# Your objective:
Set out the records again, keeping every word as it is.

# Records shown:

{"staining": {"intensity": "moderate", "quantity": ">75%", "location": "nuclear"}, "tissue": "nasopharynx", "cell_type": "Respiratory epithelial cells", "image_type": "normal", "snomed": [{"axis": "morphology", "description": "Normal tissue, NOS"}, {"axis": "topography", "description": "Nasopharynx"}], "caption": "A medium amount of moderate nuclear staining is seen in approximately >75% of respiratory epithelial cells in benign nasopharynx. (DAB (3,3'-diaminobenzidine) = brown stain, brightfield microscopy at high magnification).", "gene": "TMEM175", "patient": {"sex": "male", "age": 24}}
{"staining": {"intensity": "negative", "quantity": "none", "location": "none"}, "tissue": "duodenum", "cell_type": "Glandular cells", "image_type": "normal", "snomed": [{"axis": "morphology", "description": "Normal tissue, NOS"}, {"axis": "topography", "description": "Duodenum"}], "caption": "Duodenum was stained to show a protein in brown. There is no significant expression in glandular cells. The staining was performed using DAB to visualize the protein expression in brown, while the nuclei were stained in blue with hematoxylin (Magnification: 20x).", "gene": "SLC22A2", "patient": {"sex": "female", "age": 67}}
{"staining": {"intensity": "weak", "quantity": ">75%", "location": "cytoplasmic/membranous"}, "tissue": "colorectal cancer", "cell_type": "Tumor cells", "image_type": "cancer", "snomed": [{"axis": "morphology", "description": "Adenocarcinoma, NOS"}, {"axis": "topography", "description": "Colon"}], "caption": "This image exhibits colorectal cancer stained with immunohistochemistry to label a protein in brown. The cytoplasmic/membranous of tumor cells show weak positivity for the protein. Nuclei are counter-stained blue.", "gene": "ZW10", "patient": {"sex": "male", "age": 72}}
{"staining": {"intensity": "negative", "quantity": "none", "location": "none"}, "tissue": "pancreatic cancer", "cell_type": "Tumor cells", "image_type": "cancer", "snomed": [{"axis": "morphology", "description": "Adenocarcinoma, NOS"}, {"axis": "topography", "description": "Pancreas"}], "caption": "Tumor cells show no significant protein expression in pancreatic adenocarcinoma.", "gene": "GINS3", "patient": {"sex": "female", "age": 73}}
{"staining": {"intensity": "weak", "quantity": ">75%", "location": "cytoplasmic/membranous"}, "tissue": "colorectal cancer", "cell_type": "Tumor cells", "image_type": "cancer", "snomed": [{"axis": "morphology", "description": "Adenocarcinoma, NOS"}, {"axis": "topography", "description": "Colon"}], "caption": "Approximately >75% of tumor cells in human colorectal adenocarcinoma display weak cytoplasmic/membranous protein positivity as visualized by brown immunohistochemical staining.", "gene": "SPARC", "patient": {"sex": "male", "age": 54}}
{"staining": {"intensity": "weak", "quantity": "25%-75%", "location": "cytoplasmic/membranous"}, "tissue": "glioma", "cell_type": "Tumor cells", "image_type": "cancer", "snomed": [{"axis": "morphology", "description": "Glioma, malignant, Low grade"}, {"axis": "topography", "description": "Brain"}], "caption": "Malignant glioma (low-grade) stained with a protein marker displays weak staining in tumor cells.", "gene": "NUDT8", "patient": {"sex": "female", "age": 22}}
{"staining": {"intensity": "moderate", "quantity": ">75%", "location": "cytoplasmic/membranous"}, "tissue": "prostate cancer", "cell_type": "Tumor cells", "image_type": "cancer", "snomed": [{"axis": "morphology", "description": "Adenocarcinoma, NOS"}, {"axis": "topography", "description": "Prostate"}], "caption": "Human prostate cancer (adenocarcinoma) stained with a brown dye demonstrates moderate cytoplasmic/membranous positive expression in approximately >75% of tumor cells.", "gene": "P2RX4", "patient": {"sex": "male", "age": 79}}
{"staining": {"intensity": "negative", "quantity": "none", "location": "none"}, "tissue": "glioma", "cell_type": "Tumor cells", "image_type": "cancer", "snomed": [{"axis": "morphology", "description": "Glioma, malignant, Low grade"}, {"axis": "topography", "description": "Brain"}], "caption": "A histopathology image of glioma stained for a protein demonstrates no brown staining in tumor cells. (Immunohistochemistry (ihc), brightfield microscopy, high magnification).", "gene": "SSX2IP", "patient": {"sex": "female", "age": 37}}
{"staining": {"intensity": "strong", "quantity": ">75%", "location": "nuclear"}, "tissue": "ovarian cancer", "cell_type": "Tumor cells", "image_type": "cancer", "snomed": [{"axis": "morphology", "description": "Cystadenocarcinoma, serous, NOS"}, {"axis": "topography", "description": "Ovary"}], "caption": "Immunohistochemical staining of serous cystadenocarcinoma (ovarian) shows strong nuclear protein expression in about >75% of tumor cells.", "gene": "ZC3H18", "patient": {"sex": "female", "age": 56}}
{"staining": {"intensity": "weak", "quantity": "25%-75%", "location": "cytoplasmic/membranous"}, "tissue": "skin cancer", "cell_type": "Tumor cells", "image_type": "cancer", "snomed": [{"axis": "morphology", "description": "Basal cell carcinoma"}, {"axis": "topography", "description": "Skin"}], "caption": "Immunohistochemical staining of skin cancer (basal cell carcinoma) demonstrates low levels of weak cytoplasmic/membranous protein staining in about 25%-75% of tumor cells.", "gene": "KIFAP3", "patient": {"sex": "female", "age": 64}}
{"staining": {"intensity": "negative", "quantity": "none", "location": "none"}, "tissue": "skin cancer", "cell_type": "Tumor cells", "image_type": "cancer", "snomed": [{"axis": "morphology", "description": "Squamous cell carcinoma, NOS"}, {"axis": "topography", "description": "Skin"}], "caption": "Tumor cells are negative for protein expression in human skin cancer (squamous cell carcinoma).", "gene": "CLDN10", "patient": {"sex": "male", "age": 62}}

# Response:
{"staining": {"intensity": "moderate", "quantity": ">75%", "location": "nuclear"}, "tissue": "nasopharynx", "cell_type": "Respiratory epithelial cells", "image_type": "normal", "snomed": [{"axis": "morphology", "description": "Normal tissue, NOS"}, {"axis": "topography", "description": "Nasopharynx"}], "caption": "A medium amount of moderate nuclear staining is seen in approximately >75% of respiratory epithelial cells in benign nasopharynx. (DAB (3,3'-diaminobenzidine) = brown stain, brightfield microscopy at high magnification).", "gene": "TMEM175", "patient": {"sex": "male", "age": 24}}
{"staining": {"intensity": "negative", "quantity": "none", "location": "none"}, "tissue": "duodenum", "cell_type": "Glandular cells", "image_type": "normal", "snomed": [{"axis": "morphology", "description": "Normal tissue, NOS"}, {"axis": "topography", "description": "Duodenum"}], "caption": "Duodenum was stained to show a protein in brown. There is no significant expression in glandular cells. The staining was performed using DAB to visualize the protein expression in brown, while the nuclei were stained in blue with hematoxylin (Magnification: 20x).", "gene": "SLC22A2", "patient": {"sex": "female", "age": 67}}
{"staining": {"intensity": "weak", "quantity": ">75%", "location": "cytoplasmic/membranous"}, "tissue": "colorectal cancer", "cell_type": "Tumor cells", "image_type": "cancer", "snomed": [{"axis": "morphology", "description": "Adenocarcinoma, NOS"}, {"axis": "topography", "description": "Colon"}], "caption": "This image exhibits colorectal cancer stained with immunohistochemistry to label a protein in brown. The cytoplasmic/membranous of tumor cells show weak positivity for the protein. Nuclei are counter-stained blue.", "gene": "ZW10", "patient": {"sex": "male", "age": 72}}
{"staining": {"intensity": "negative", "quantity": "none", "location": "none"}, "tissue": "pancreatic cancer", "cell_type": "Tumor cells", "image_type": "cancer", "snomed": [{"axis": "morphology", "description": "Adenocarcinoma, NOS"}, {"axis": "topography", "description": "Pancreas"}], "caption": "Tumor cells show no significant protein expression in pancreatic adenocarcinoma.", "gene": "GINS3", "patient": {"sex": "female", "age": 73}}
{"staining": {"intensity": "weak", "quantity": ">75%", "location": "cytoplasmic/membranous"}, "tissue": "colorectal cancer", "cell_type": "Tumor cells", "image_type": "cancer", "snomed": [{"axis": "morphology", "description": "Adenocarcinoma, NOS"}, {"axis": "topography", "description": "Colon"}], "caption": "Approximately >75% of tumor cells in human colorectal adenocarcinoma display weak cytoplasmic/membranous protein positivity as visualized by brown immunohistochemical staining.", "gene": "SPARC", "patient": {"sex": "male", "age": 54}}
{"staining": {"intensity": "weak", "quantity": "25%-75%", "location": "cytoplasmic/membranous"}, "tissue": "glioma", "cell_type": "Tumor cells", "image_type": "cancer", "snomed": [{"axis": "morphology", "description": "Glioma, malignant, Low grade"}, {"axis": "topography", "description": "Brain"}], "caption": "Malignant glioma (low-grade) stained with a protein marker displays weak staining in tumor cells.", "gene": "NUDT8", "patient": {"sex": "female", "age": 22}}
{"staining": {"intensity": "moderate", "quantity": ">75%", "location": "cytoplasmic/membranous"}, "tissue": "prostate cancer", "cell_type": "Tumor cells", "image_type": "cancer", "snomed": [{"axis": "morphology", "description": "Adenocarcinoma, NOS"}, {"axis": "topography", "description": "Prostate"}], "caption": "Human prostate cancer (adenocarcinoma) stained with a brown dye demonstrates moderate cytoplasmic/membranous positive expression in approximately >75% of tumor cells.", "gene": "P2RX4", "patient": {"sex": "male", "age": 79}}
{"staining": {"intensity": "negative", "quantity": "none", "location": "none"}, "tissue": "glioma", "cell_type": "Tumor cells", "image_type": "cancer", "snomed": [{"axis": "morphology", "description": "Glioma, malignant, Low grade"}, {"axis": "topography", "description": "Brain"}], "caption": "A histopathology image of glioma stained for a protein demonstrates no brown staining in tumor cells. (Immunohistochemistry (ihc), brightfield microscopy, high magnification).", "gene": "SSX2IP", "patient": {"sex": "female", "age": 37}}
{"staining": {"intensity": "strong", "quantity": ">75%", "location": "nuclear"}, "tissue": "ovarian cancer", "cell_type": "Tumor cells", "image_type": "cancer", "snomed": [{"axis": "morphology", "description": "Cystadenocarcinoma, serous, NOS"}, {"axis": "topography", "description": "Ovary"}], "caption": "Immunohistochemical staining of serous cystadenocarcinoma (ovarian) shows strong nuclear protein expression in about >75% of tumor cells.", "gene": "ZC3H18", "patient": {"sex": "female", "age": 56}}
{"staining": {"intensity": "weak", "quantity": "25%-75%", "location": "cytoplasmic/membranous"}, "tissue": "skin cancer", "cell_type": "Tumor cells", "image_type": "cancer", "snomed": [{"axis": "morphology", "description": "Basal cell carcinoma"}, {"axis": "topography", "description": "Skin"}], "caption": "Immunohistochemical staining of skin cancer (basal cell carcinoma) demonstrates low levels of weak cytoplasmic/membranous protein staining in about 25%-75% of tumor cells.", "gene": "KIFAP3", "patient": {"sex": "female", "age": 64}}
{"staining": {"intensity": "negative", "quantity": "none", "location": "none"}, "tissue": "skin cancer", "cell_type": "Tumor cells", "image_type": "cancer", "snomed": [{"axis": "morphology", "description": "Squamous cell carcinoma, NOS"}, {"axis": "topography", "description": "Skin"}], "caption": "Tumor cells are negative for protein expression in human skin cancer (squamous cell carcinoma).", "gene": "CLDN10", "patient": {"sex": "male", "age": 62}}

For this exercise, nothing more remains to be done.